This is fixed.
tl;dr, this was happening when you entered the review step using the Enter key, due to a rogue competing submit
listener.
I had the hardest time with this one, because I couldn't initially reproduce it and there were no obvious code changes that would have introduced this bug. Looking at all code changes from June 10 through July 14, I couldn't find anything that directly even remotely interacted with the submit button and generally speaking, there are only three places where we disable it:
On Stack Overflow, we disable the button by default for Teams users until they confirm they're drafting a public question. This doesn't apply here as it's happening on non-Stack Overflow sites and for non-Teams users.
When we first bind on-blur post validation (title too short, invalid tag, etc.), we temporarily disable visible submit buttons and bring them back after all the fields have been configured. This wasn't causing it, because (A) the button wasn't visible and (B) if something was happening that prevented it from being enabled, an exception would have prevented the page from getting to the state it was in.

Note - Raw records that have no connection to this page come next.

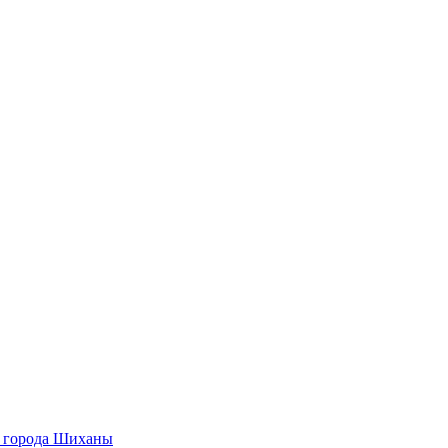
О города Шиханы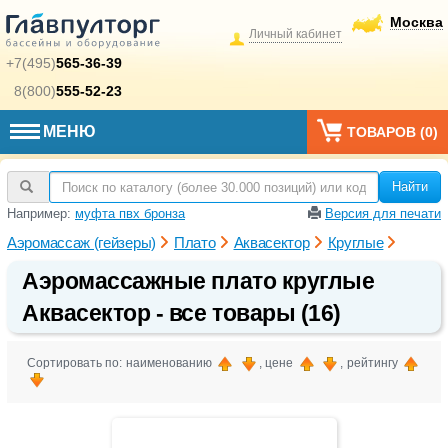
Москва
Личный кабинет
+7(495)
565-36-39
8(800)
555-52-23
МЕНЮ
ТОВАРОВ (
0
)
Найти
Например:
муфта пвх бронза
Версия для печати
Аэромассаж (гейзеры)
Плато
Аквасектор
Круглые
Аэромассажные плато круглые
Аквасектор - все товары (16)
Сортировать по: наименованию
, цене
, рейтингу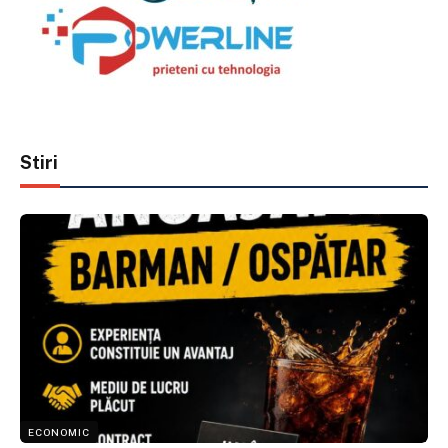
Stiri
ECONOMIC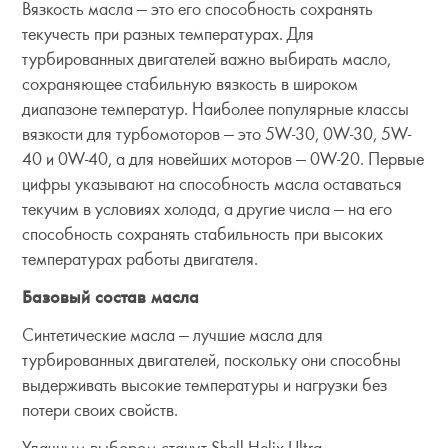
Вязкость масла — это его способность сохранять
текучесть при разных температурах. Для
турбированных двигателей важно выбирать масло,
сохраняющее стабильную вязкость в широком
диапазоне температур. Наиболее популярные классы
вязкости для турбомоторов — это 5W-30, 0W-30, 5W-
40 и 0W-40, а для новейших моторов — 0W-20. Первые
цифры указывают на способность масла оставаться
текучим в условиях холода, а другие числа — на его
способность сохранять стабильность при высоких
температурах работы двигателя.
Базовый состав масла
Синтетические масла — лучшие масла для
турбированных двигателей, поскольку они способны
выдерживать высокие температуры и нагрузки без
потери своих свойств.
Удачным выбором станут Shell Helix Ultra —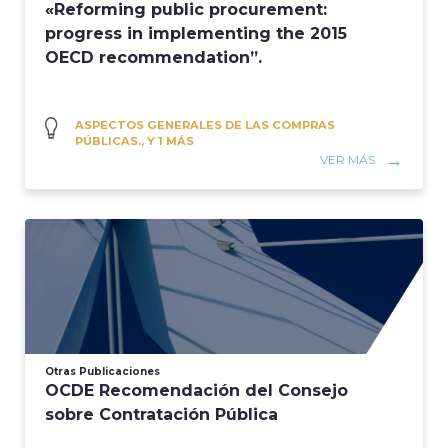
«Reforming public procurement:
progress in implementing the 2015
OECD recommendation”.
ASPECTOS GENERALES DE LAS COMPRAS
PÚBLICAS., Y 1 MÁS
VER MÁS
Otras Publicaciones
OCDE Recomendación del Consejo
sobre Contratación Pública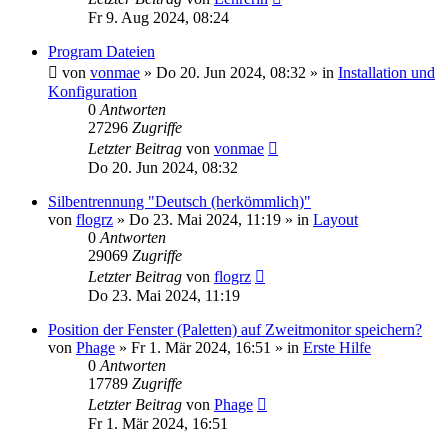
Fr 9. Aug 2024, 08:24
Program Dateien
von
vonmae
»
Do 20. Jun 2024, 08:32
» in
Installation und
Konfiguration
0
Antworten
27296
Zugriffe
Letzter Beitrag
von
vonmae
Do 20. Jun 2024, 08:32
Silbentrennung "Deutsch (herkömmlich)"
von
flogrz
»
Do 23. Mai 2024, 11:19
» in
Layout
0
Antworten
29069
Zugriffe
Letzter Beitrag
von
flogrz
Do 23. Mai 2024, 11:19
Position der Fenster (Paletten) auf Zweitmonitor speichern?
von
Phage
»
Fr 1. Mär 2024, 16:51
» in
Erste Hilfe
0
Antworten
17789
Zugriffe
Letzter Beitrag
von
Phage
Fr 1. Mär 2024, 16:51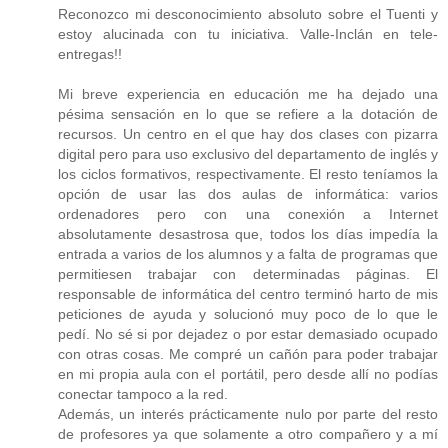
Reconozco mi desconocimiento absoluto sobre el Tuenti y
estoy alucinada con tu iniciativa. Valle-Inclán en tele-
entregas!!
Mi breve experiencia en educación me ha dejado una
pésima sensación en lo que se refiere a la dotación de
recursos. Un centro en el que hay dos clases con pizarra
digital pero para uso exclusivo del departamento de inglés y
los ciclos formativos, respectivamente. El resto teníamos la
opción de usar las dos aulas de informática: varios
ordenadores pero con una conexión a Internet
absolutamente desastrosa que, todos los días impedía la
entrada a varios de los alumnos y a falta de programas que
permitiesen trabajar con determinadas páginas. El
responsable de informática del centro terminó harto de mis
peticiones de ayuda y solucionó muy poco de lo que le
pedí. No sé si por dejadez o por estar demasiado ocupado
con otras cosas. Me compré un cañón para poder trabajar
en mi propia aula con el portátil, pero desde allí no podías
conectar tampoco a la red.
Además, un interés prácticamente nulo por parte del resto
de profesores ya que solamente a otro compañero y a mí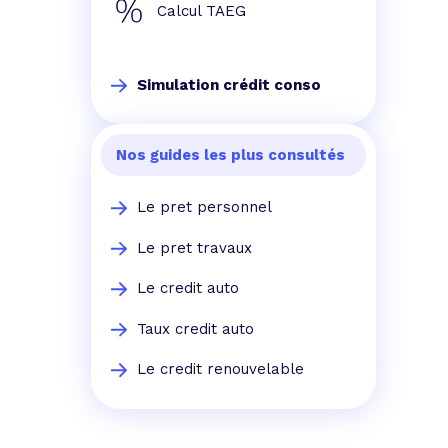
Calcul TAEG
Simulation crédit conso
Nos guides les plus consultés
Le pret personnel
Le pret travaux
Le credit auto
Taux credit auto
Le credit renouvelable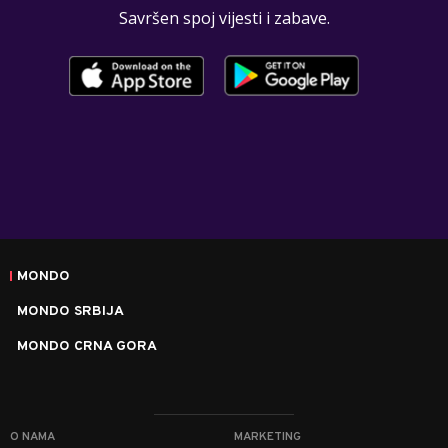
Savršen spoj vijesti i zabave.
MONDO
MONDO SRBIJA
MONDO CRNA GORA
O NAMA
MARKETING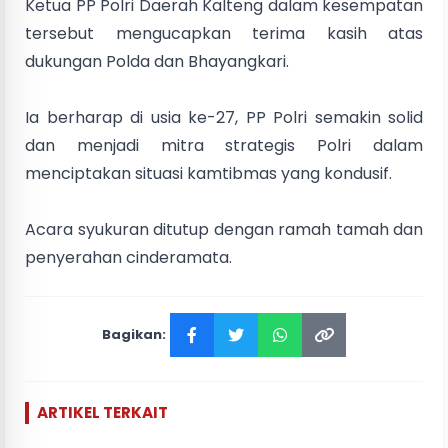
Ketua PP Polri Daerah Kalteng dalam kesempatan
tersebut mengucapkan terima kasih atas
dukungan Polda dan Bhayangkari.
Ia berharap di usia ke-27, PP Polri semakin solid
dan menjadi mitra strategis Polri dalam
menciptakan situasi kamtibmas yang kondusif.
Acara syukuran ditutup dengan ramah tamah dan
penyerahan cinderamata.
Bagikan:
ARTIKEL TERKAIT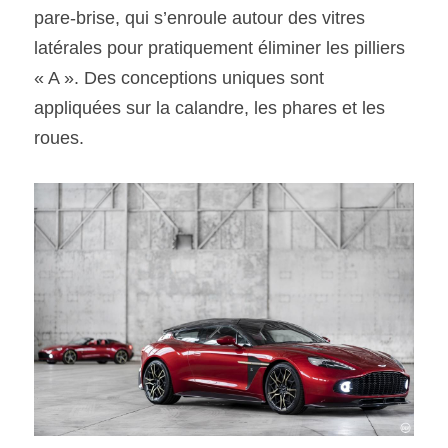
pare-brise, qui s’enroule autour des vitres 
latérales pour pratiquement éliminer les pilliers 
« A ». Des conceptions uniques sont 
appliquées sur la calandre, les phares et les 
roues.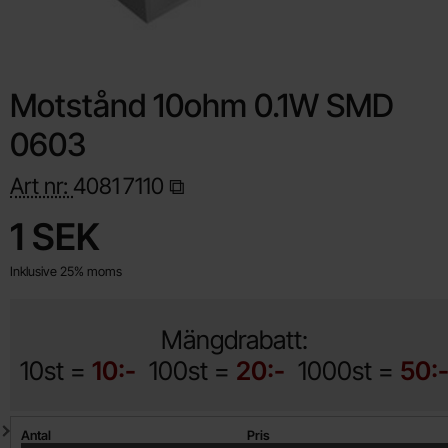
Motstånd 10ohm 0.1W SMD
0603
Art nr:
4081
7110
Handla denna produkt Motstånd 10ohm 0.1W SMD 0603
pris
1 SEK
Inklusive 25% moms
Mängdrabatt:
10st =
10:-
100st =
20:-
1000st =
50:
Mängdrabatt
Antal
Pris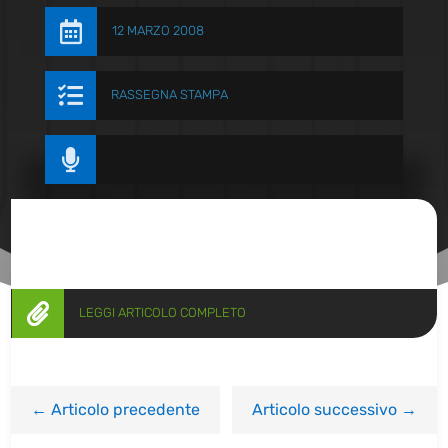

12 MARZO 2008

RASSEGNA STAMPA


LEGGI ARTICOLO COMPLETO
←
Articolo precedente
Articolo successivo
→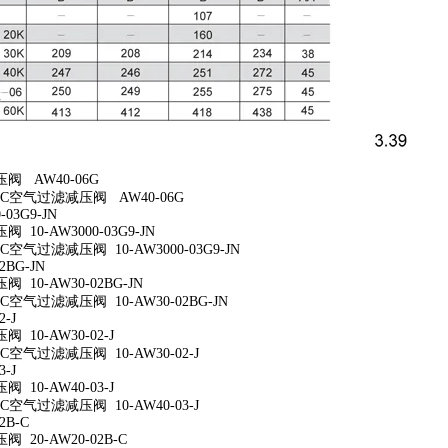
阀 AW40-06G
C空气过滤减压阀 AW40-06G
-03G9-JN
10-AW3000-03G9-JN
空气过滤减压阀 10-AW3000-03G9-JN
2BG-JN
 10-AW30-02BG-JN
空气过滤减压阀 10-AW30-02BG-JN
2-J
10-AW30-02-J
空气过滤减压阀 10-AW30-02-J
3-J
10-AW40-03-J
空气过滤减压阀 10-AW40-03-J
2B-C
 20-AW20-02B-C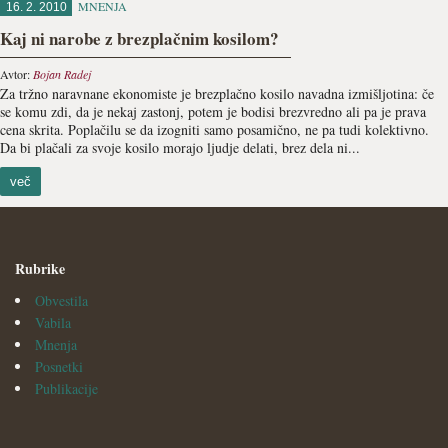
MNENJA
16. 2. 2010
Kaj ni narobe z brezplačnim kosilom?
Avtor:
Bojan Radej
Za tržno naravnane ekonomiste je brezplačno kosilo navadna izmišljotina: če
se komu zdi, da je nekaj zastonj, potem je bodisi brezvredno ali pa je prava
cena skrita. Poplačilu se da izogniti samo posamično, ne pa tudi kolektivno.
Da bi plačali za svoje kosilo morajo ljudje delati, brez dela ni...
več
Rubrike
Obvestila
Vabila
Mnenja
Posnetki
Publikacije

We disable the submit button while submitting the form, but this shouldn't have come into effect, because that submit listener isn't even bound until post validation is wired up in the review step.
I finally figured out that there's a fourth, really unintuitive place that disables the submit button and it gets wired up really early. The Markdown editor itself actually attaches a form submit handler with the sole functions being to disable the submit button and remove the "Are you sure you want to leave this page?" prompts. This fires in tandem with my fix for Question can be submitted without review by pressing Enter in the tags bar, which listens for form submit events (triggered by Enter) and sends users to the review step. Both fired, so we ended up with the page at the review step and the page thinking it had submitted a form.
Ideally, I would love to remove the submit
listener as it doesn't really belong there or make it default to off, but that's a fairly big technical debt project in a widely used and often deeply nested component. So the editor submit handler now emits a "I'm about to submit" event, which the ask page cancels on Step 1.